Um espaço público importante na obra é o Banco da Praça, oferecendo uma imagem da típica cidade do interior de Minas, onde muitas pessoas se concentravam, com as crianças a brincar. Sinval tinha o hábito de refugiar-se neste local toda tarde; tinha sempre seu jornal devidamente separado pelo dono da banca e ficava a relembrar o encanto das meninas de Coqueiral que brincavam de roda e cantarolavam a música Giroflê, Giroflá, momento em que despertara seu primeiro amor, seus amores distantes e impossíveis. Logo, na praça, Sinval buscava suas memórias da infância e ali recuperava as lembranças de sua cidade.
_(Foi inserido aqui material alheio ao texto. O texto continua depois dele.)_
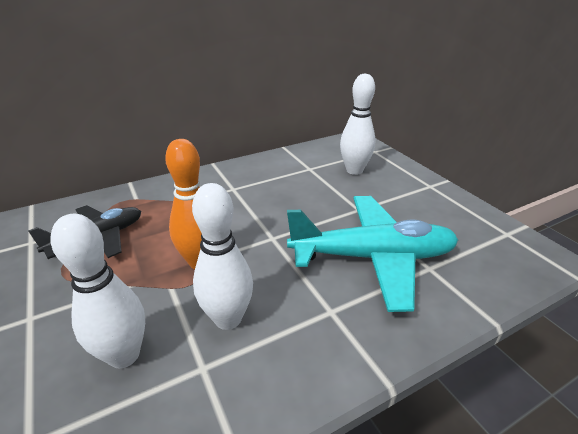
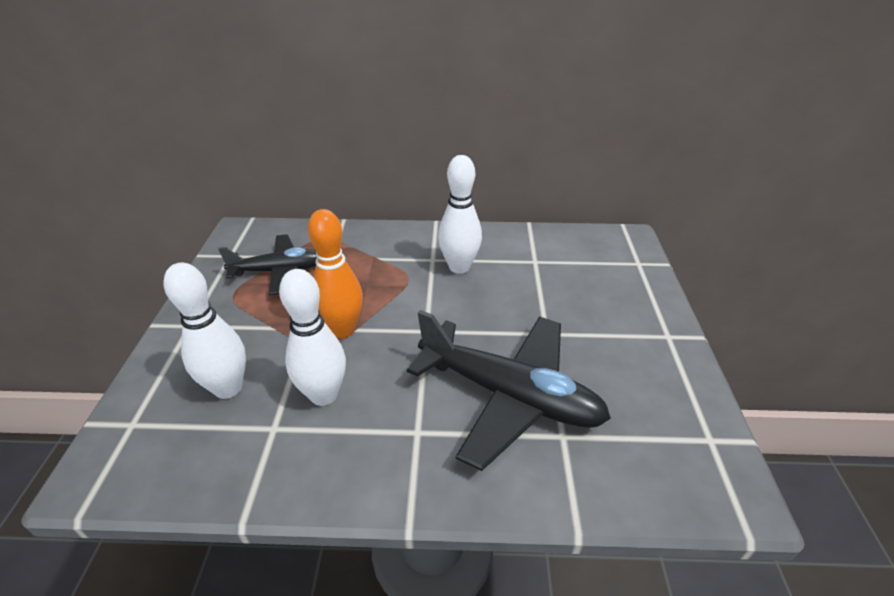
camera: 30 degrees right, 5 degrees up
(354, 170) = (586, 281): white bowling pin -> white bowling pin (459, 267)
(372, 257) = (508, 395): turquoise plane -> black plane

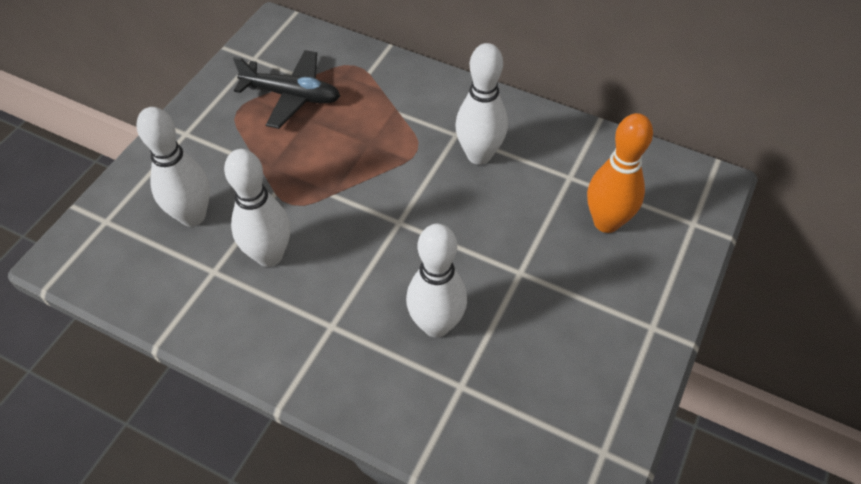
camera: 25 degrees right, 15 degrees up
(342, 329) = (319, 190): orange bowling pin -> orange bowling pin (606, 222)
(508, 395) = (436, 325): black plane -> white bowling pin

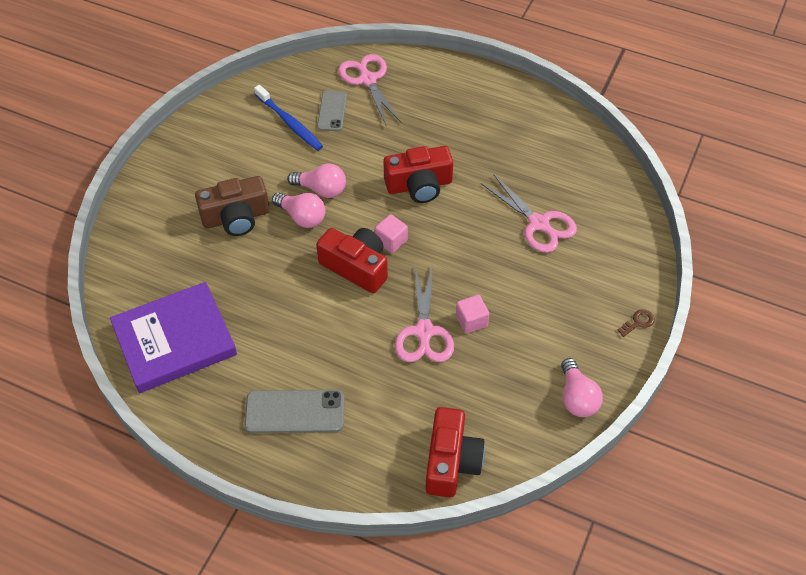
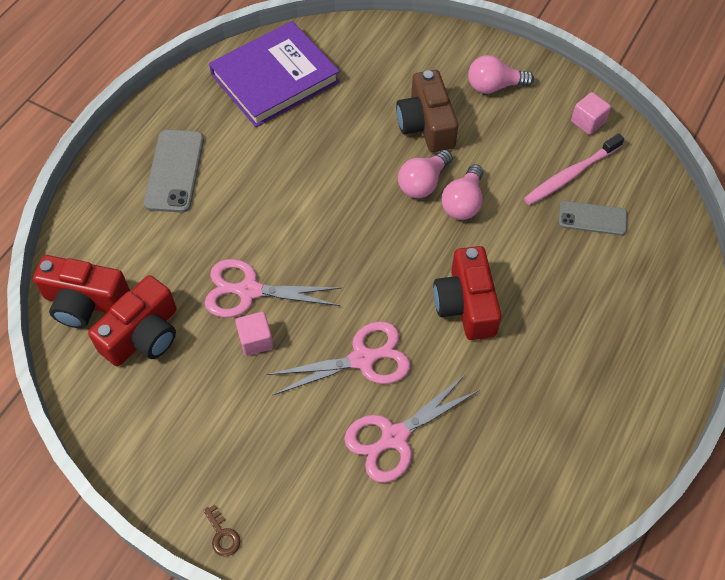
camera: 95 degrees right, 5 degrees up
(174, 340) = (275, 78): purple book -> purple book turned 75 degrees clockwise
(289, 123) = (570, 175): blue toothbrush -> pink toothbrush
(356, 267) = (347, 231): red camera -> red camera (143, 335)
(368, 80) = (651, 260): pink scissors -> pink scissors (362, 359)
(391, 241) = (381, 268): pink cube -> pink cube (588, 122)
(577, 398) = (131, 440): pink light bulb -> pink light bulb (494, 86)

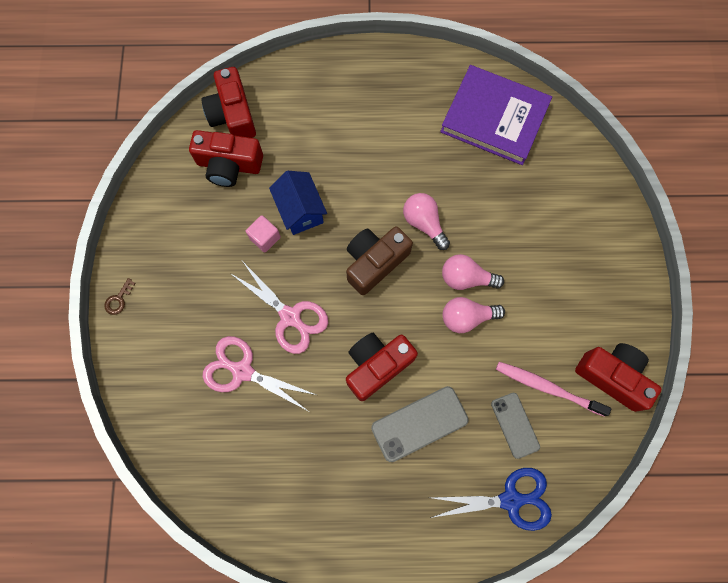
camera: 60 degrees right, 15 degrees up
(174, 171) = (367, 103): grey phone -> grey phone (419, 424)
(249, 291) = (300, 211): pink scissors -> blue house
(426, 124) = (524, 251): brown camera -> brown camera (374, 262)
(494, 86) = (599, 283): pink light bulb -> pink light bulb (424, 223)
(588, 122) = (612, 376): pink cube -> red camera
(662, 258) = (510, 500): none -> blue scissors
Vencendo a música da chuva, monótona e incansável, escutei distintamente a voz de Vininha, como tantas vêzes a ouvi, enlevado e cativo, naquelas cantigas de roda que as meninas de Coqueiral entoavam nas tardes radiosas, na hora misteriosa em que já não é mais dia embora ainda não

seja noite. [...] Era no adro da igreja que as meninas se reuniam para suas serestas infantis. Davam-se as mãos, formavam uma roda imensa e, acompanhando a cadência da cantiga, em toada lenta ou alegre turbilhão, rodavam incansávelmente: a noite caía, a roda continuava e, não raro, a lua é que vinha iluminar o folguedo encantador, colocando manchas claras entre os pequenos vultos que as sombras engoliam. [...] A roda ganhava impulso, novas meninas chegavam para dela participar e, aos poucos, puxando cadeiras para a calçada, os adultos vinham formar uma assistência que, noite adentro, ficava a escutar o repertório infantil. [...] O lindo côro subindo na noite silenciosa, os rostos claros das meninas nimbados da luz do luar, o brilho frio das estrêlas, tudo isto formava, de fato, uma visão inesquecível (ALENCAR, 1971a, p. 91-92).

É no banco da praça que descansa, reflete, aprecia e acompanha o movimento das pessoas e da cidade, observando tudo ao redor. Nota-se que é neste espaço que Sinval goza de momentos de bem-estar e paz interior, além de encontrar-se em total isolamento, apesar das pessoas ao redor.